Det Gda Ryan said the notes of this cautioned conversation with Mr Gibbons were later put to him in another garda interview between the accused, himself and a Detective Garda David Nolan.

He did not accept a suggestion from Mr Michael O’Higgins SC, defending, that that he never had this conversation with Mr Gibbons and if there had been any conversation it had not be under caution and it had nothing to do with the case.

“I totally disagree,” Det Gda Ryan replied.

Paul Gibbons (aged 27), of Moatview Drive, Priorswood, has pleaded not (NOT) guilty to unlawfully killing Mr Ranert (aged 27) at Naul Road, Swords on April 30, 2007.

He has also pleaded not guilty to unlawfully seizing by force the Golf belonging to Mr Ranert on the same occasion.

Mr Durack had earlier told the jury that it is not the State’s case that Mr Gibbons had gotten out of the car or that he was involved in the assault but that this was a “joint enterprise” in which a number of people were “in it to do the same thing together”.

Detective Garda Ryan agreed with Mr O’Higgins that although he was in an interview room with Mr Gibbons when he had this conversation, he did not record it on video tape nor did he record it in writing during the course of the admission.

He “absolutely” refused to accept a suggestion from Mr O’Higgins that the alleged admission never happened at all and did not accept a second suggestion that if it did happen Mr Gibbons did not have his full faculties at the time and did not remember it.

“I believed he understood everything that went on,” Det Gda Ryan replied.

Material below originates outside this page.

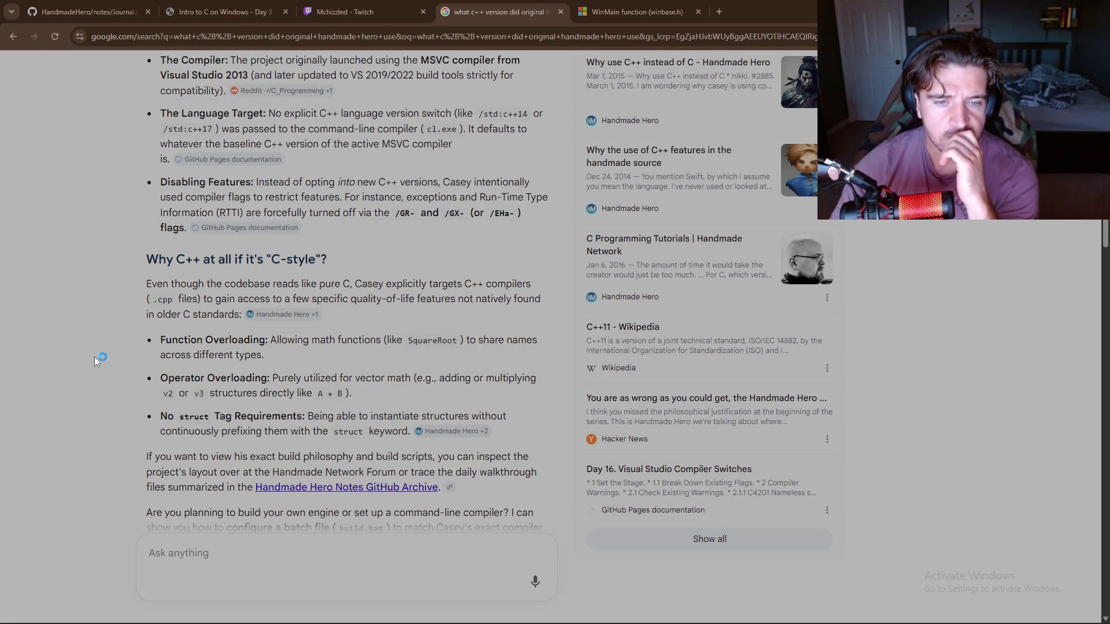
pyautogui.scroll(-2, 94, 356)
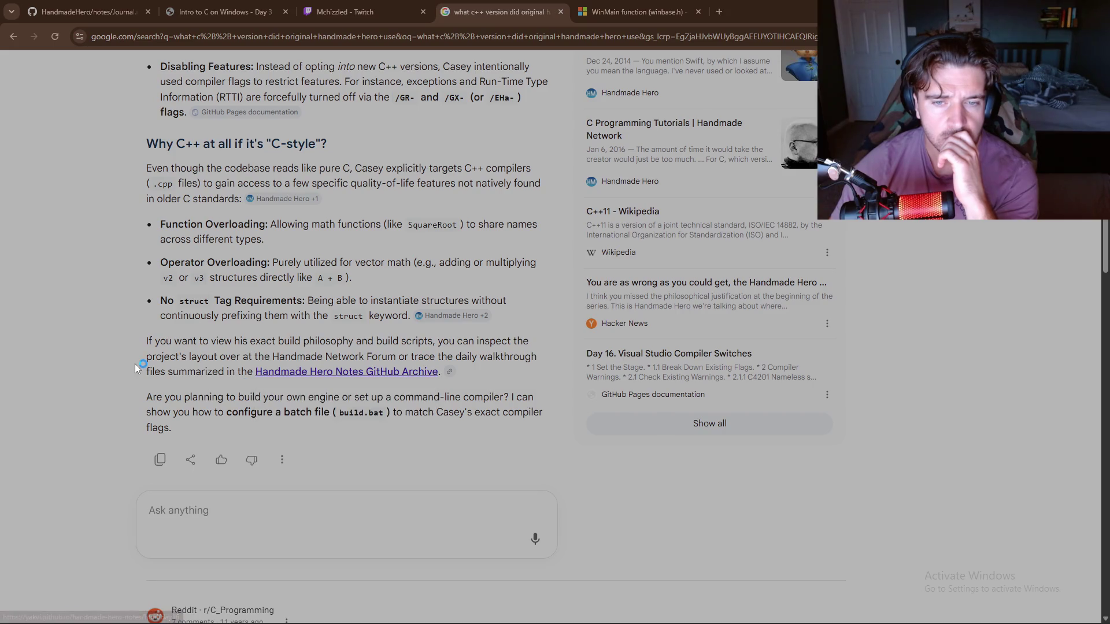
pyautogui.click(327, 376)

He accepted that when this conversation was put to Mr Gibbons in the later interview, the accused replied: “Yeah, yeah but that doesn’t matter I am doing the whole section”.

When asked by counsel what his client had meant by this, Det Gda Ryan replied, that he didn’t know, that was just the answer he gave.

He also accepted that when Mr Gibbons was asked again if he was happy that the conversation was a true account of what had taken place, the accused replied: “No I am not happy because they could have gone up to the airport in a taxi.”

“Why did you not say to him at this point, what are you talking you have already told us you were up there?” Mr O’Higgins asked the witness.

“I felt I had already established that with him,” Det Gda Ryan replied.

Mr Gibbons also told the gardaí during the course of this interview that the conversation he had with Det Gda Ryan should not have been mentioned because the tape was knocked off and because it had been a social talk.

Det Gda Ryan agreed with Mr O’Higgins that there is no question that any conversation with gardaí under caution could be confused with a “social talk”.

Mr O’Higgins told Det Gda Ryan that his client had effectively challenged his right to rely on the admission three times during the course of this gardaí interview and yet he, the witness, had not counter-challenged him.

He suggested to the witness that the reason he did not do so during the interview was because he did not want “to get into the circumstances surrounding the conversation they had”.

“The last thing you wanted to do was revisit the interview you had with Mr Gibbons over his chicken chips and the half-baked admission you got from him, for fear that the circumstances surrounding your conversation would be aired,” Mr O’Higgins said.

Det Gda Ryan refused to accept this suggestion. He said he simply asked the questions and they were the answers he got.

He told Mr O’Higgins that there was no point in him challenging Mr Gibbons over the points he raised because it was his belief that accused was “backtracking”.

“Someone makes an admission and they later regretted what they had said,” Det Gda Ryan replied.

The trial continues before Judge Tony Hunt and a jury of six men and six women.